A secondary end point was COVID-19–related hospitalization or death from any cause through day 28 of the trial. Five participants (0.8%) in the nirmatrelvir–ritonavir group and 10 (1.6%) in the placebo group were hospitalized for COVID, or died from any cause by day 28.

"The results with respect to the numbers of Covid-19–related hospitalizations and deaths from any cause in this trial, although not significant, are consistent with and supported by recent real-world data," the authors wrote. 

Findings might not apply to older patients

The trial was notable for including younger participants: The median age was 42 years, and only 5% were 65 years of age or older.

Michael Osterholm, PhD, MPH, director of the University of Minnesota's Center for Infectious Disease Research and Policy (CIDRAP), publisher of CIDRAP News, cautioned that the study's young participant population changed how risk was defined in the study, "Can we really say an unvaccinated 18-year-old has the same risk factor as a vaccinated 89-year-old?

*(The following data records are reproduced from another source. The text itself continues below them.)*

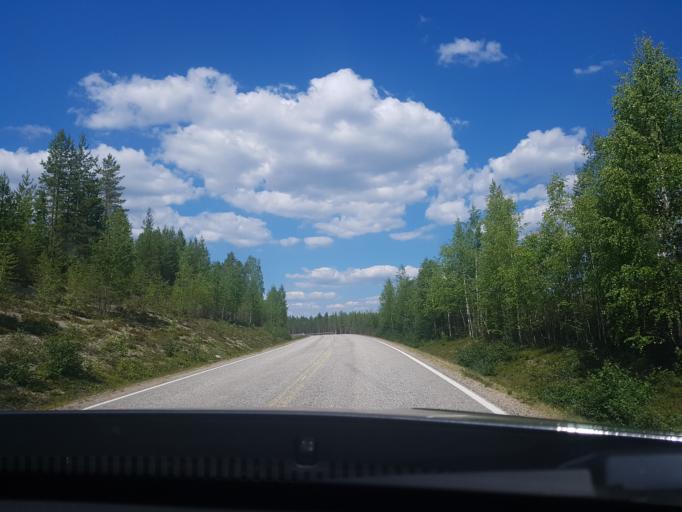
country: FI
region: Kainuu
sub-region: Kehys-Kainuu
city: Kuhmo
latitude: 64.2306
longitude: 29.8186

I don't think so." Osterholm said today in today's episode of the Osterholm Update podcast.

Can we really say an unvaccinated 18-year-old has the same risk factor as a vaccinated 89-year-old? 

"We need to avoid overgeneralizing the findings to older, high-risk populations," Osterholm said. For those people, Paxlovid is still a useful first-line treatment. 

In an editorial on the study, Rajesh T. Gandhi, MD, and Martin Hirsch, MD, wrote, "As with many medical interventions, there is likely to be a gradient of benefit for nirmatrelvir–ritonavir, with the patients at highest risk for progression most likely to derive the greatest benefit."

Gandhi and Hirsch said longer-term studies on Paxlovid are warranted, to see the extent to which the drug offers protection against long COVID.